We will prove that \(\lim \limits _{n\to \infty}\mathfrak{O}(x_{n},\mathbb{F})\) and \(\lim \limits _{n\to \infty}\mathfrak{O}(x_{n},p)\) exist for each \(p \in \mathbb{F}\).

In fact, since \(p \in \mathbb{F}\) and \(\mathcal{U}_{i}, \mathcal{V}_{i}, i \ge 1\), are total asymptotically quasi-nonexpansive mappings, it follows from Lemma 3, (9), and (10) that

$$\begin{aligned} \begin{aligned} \mathfrak{O}(y_{n},p) &= \mathfrak{O}\big((1-\beta _{n})x_{n}) \bigoplus \beta _{n}\mathcal{V}_{i(n)}^{l(n)}x_{n},p\big) \\ &\le (1-\beta _{n})\mathfrak{O}(x_{n},p)+\beta _{n}\mathfrak{O}( \mathcal{V}_{i(n)}^{l(n)}x_{n},p) \\ &\le (1-\beta _{n})\mathfrak{O}(x_{n},p)+\beta _{n}\big[k_{n} \mathfrak{O}(x_{n},p)+\gamma _{l(n)}^{i(n)}\zeta ^{i(n)}\big( \mathfrak{O}(x_{n},p)\big)+\mu _{l(n)}^{i(n)})\big] \\ &\le \mathfrak{O}(x_{n},p)+\big(\beta _{n}k_{n}+\beta _{n}\gamma _{l(n)}^{i(n)} \mathfrak{M}\big)\mathfrak{O}(x_{n},p)+\beta _{n}\mu _{l(n)}^{i(n)} \\ &\le \big(1+\beta _{n}k_{n}+\beta _{n}\gamma _{l(n)}^{i(n)} \mathfrak{M}\big)\mathfrak{O}(x_{n},p)+\beta _{n}\mu _{l(n)}^{i(n)} \end{aligned} \end{aligned}$$
(11)

▶ [Activity] Extend the proof about total asymptotically quasi-nonexpansive mappings, picking up right after inequality (11).

▶ [Source information]

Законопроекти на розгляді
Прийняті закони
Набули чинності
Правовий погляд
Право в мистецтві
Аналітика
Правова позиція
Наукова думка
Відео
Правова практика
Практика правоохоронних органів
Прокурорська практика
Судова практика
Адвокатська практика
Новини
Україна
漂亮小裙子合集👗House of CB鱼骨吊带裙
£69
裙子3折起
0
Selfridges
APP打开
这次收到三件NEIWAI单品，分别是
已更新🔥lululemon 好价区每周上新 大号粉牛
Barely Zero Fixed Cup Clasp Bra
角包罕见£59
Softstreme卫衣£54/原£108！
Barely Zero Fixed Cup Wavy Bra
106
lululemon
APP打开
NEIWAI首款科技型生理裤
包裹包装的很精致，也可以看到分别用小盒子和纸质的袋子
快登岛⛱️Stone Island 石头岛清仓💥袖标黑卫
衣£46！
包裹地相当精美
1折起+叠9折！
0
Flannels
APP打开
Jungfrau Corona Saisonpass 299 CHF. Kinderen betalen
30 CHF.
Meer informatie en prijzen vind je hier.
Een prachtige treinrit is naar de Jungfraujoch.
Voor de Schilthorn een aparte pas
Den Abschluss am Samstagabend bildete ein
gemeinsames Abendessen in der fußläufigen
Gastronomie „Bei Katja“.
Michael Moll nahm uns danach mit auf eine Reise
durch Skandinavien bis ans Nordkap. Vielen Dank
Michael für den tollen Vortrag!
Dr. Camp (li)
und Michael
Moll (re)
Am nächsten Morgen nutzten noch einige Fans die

▶ [Expected answer]
and

$$\begin{aligned} \begin{aligned} \mathfrak{O}x_{n+1},p) &= \mathfrak{O}\big((1-\alpha _{n})x_{n} \bigoplus \alpha _{n}\mathcal{U}_{i(n)}^{l(n)}y_{n},p\big) \\ &\le (1-\alpha _{n})\mathfrak{O}(x_{n},p)+\alpha _{n}\mathfrak{O}( \mathcal{U}_{i(n)}^{l(n)}y_{n},p) \\ &\le (1-\alpha _{n})\mathfrak{O}(x_{n},p)+\alpha _{n}\big[k_{n}\rho (y_{n},p)+ \gamma _{l(n)}^{i(n)}\zeta ^{i(n)}\big(\mathfrak{O}(y_{n},p)\big)+ \mu _{l(n)}^{i(n)}\big] \\ &\le \mathfrak{O}(x_{n},p)+\alpha _{n}\big(k_{n}+\gamma _{l(n)}^{i(n)} \mathfrak{M}\big)\mathfrak{O}(y_{n},p)+\alpha _{n}\mu _{l(n)}^{i(n)}. \end{aligned} \end{aligned}$$
(12)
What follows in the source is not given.